Another innovative approach to efficient cold storage comes from thermal energy storage (TES) systems, which have been adopted by companies like Viking Cold Solutions in supermarket chains and distribution centers. TES technology uses phase-change materials to store cold energy during off-peak hours, when electricity rates are lower, and releases it during peak demand, reducing reliance on grid power by up to 35%. In a typical 50,000-square-foot facility, this can translate to a 25% drop in refrigeration energy costs while stabilizing internal temperatures more effectively than traditional systems. Paired with smart controls that optimize defrost cycles and monitor door openings, these solutions prevent energy spikes—often responsible for 10-20% of losses in conventional setups—demonstrating how integrated design can make cold storage both cost-effective and sustainable.

- Efficient heating
Efficient heating systems are essential for reducing energy consumption in buildings, where heating can account for 40-50% of total energy use, particularly in colder climates. A prime example is the widespread adoption of heat pumps, such as those installed in Scandinavian homes and commercial spaces. Unlike traditional electric or gas heaters, heat pumps transfer heat from the air or ground, achieving efficiencies of 300-400%—meaning they deliver three to four units of heat for every unit of electricity consumed. This can cut energy use by up to 50% compared to conventional systems, as seen in Norway, where heat pumps now heat over 60% of households. Paired with smart thermostats that adjust temperatures based on occupancy, these systems minimize waste, offering annual savings of hundreds of dollars per household while shrinking carbon footprints.

- Energy saving effect
The integration of energy-efficient pumps in heating, ventilation, air conditioning (HVAC), and water systems significantly reduces energy consumption while maintaining optimal performance. Modern pumps, equipped with variable frequency drives (VFDs), adjust motor speed to match real-time demand, avoiding the energy waste associated with constant-speed operation. For instance, in a commercial building, a VFD-controlled pump can reduce energy use by up to 50% during periods of low demand, such as off-peak hours. Additionally, advanced pump designs with high-efficiency motors and optimized hydraulics further minimize power losses. By reducing electricity usage, these pumps not only lower operational costs but also contribute to a reduced carbon footprint, aligning with global sustainability goals.

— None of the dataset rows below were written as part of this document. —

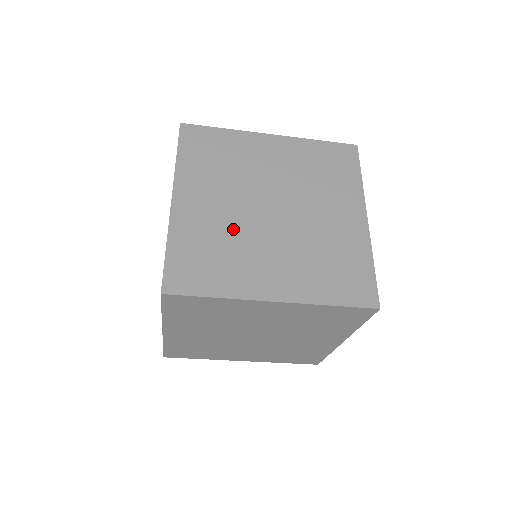
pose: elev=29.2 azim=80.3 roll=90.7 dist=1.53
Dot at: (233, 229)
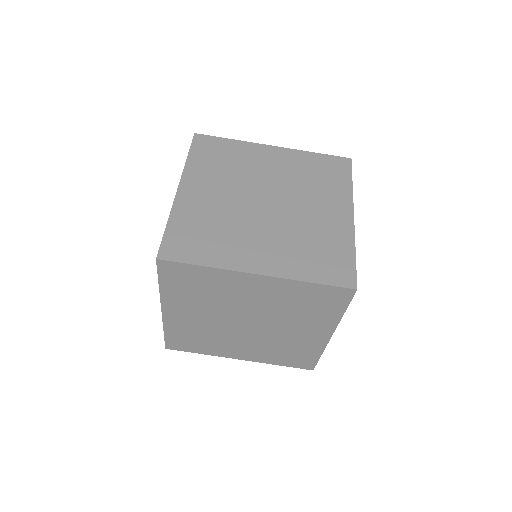
Dot at: occluded
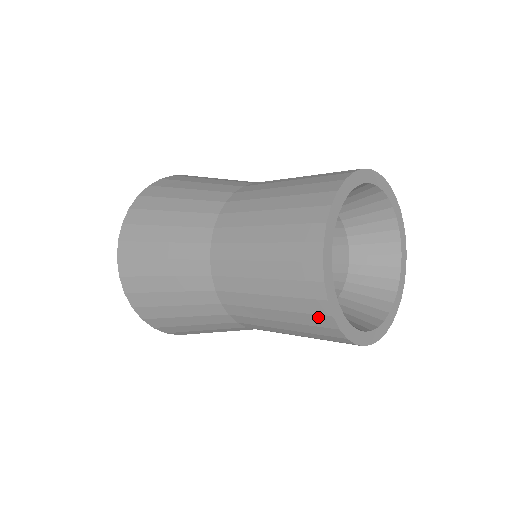
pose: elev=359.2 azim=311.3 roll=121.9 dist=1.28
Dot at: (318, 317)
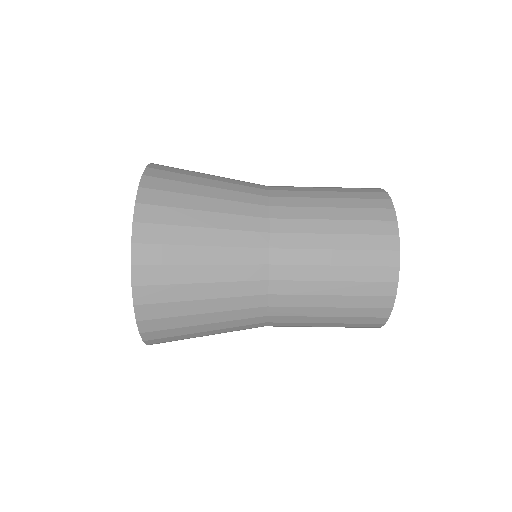
Dot at: (377, 310)
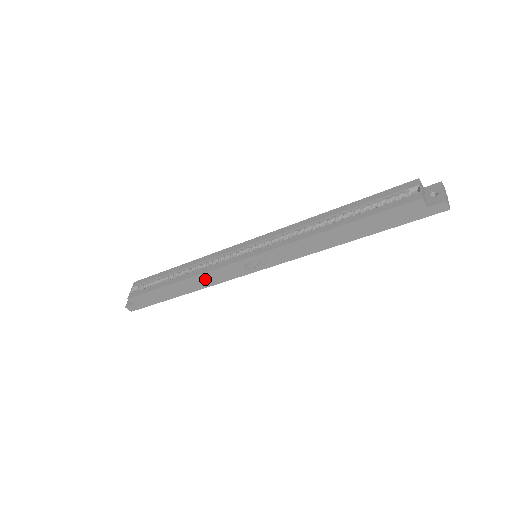
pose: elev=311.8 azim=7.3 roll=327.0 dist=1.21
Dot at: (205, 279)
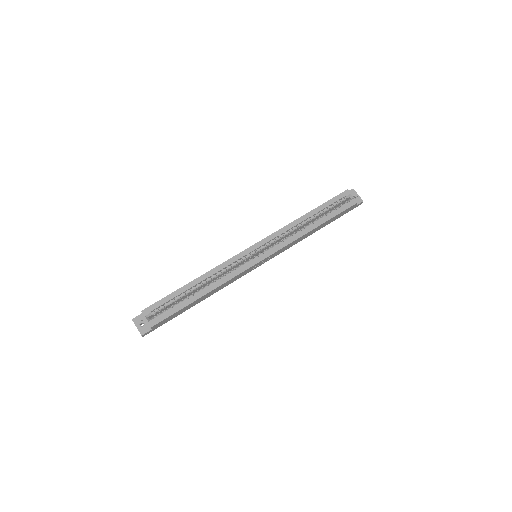
Dot at: (224, 285)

Similarly, energy-efficient chillers play a critical role in minimizing energy consumption in cooling systems, which are often significant energy hogs in industrial and commercial settings. Modern chillers employ technologies like magnetic bearing compressors and advanced heat exchanger designs to achieve higher coefficients of performance (COP), meaning they deliver more cooling output per unit of energy input. For example, a chiller with a high COP can reduce energy usage by 20-30% compared to older models, especially when paired with smart controls that optimize operation based on ambient conditions and load requirements. By integrating chillers with energy management systems, facilities can further enhance savings through predictive maintenance and load shifting, ensuring both cost efficiency and environmental benefits over the system’s lifespan.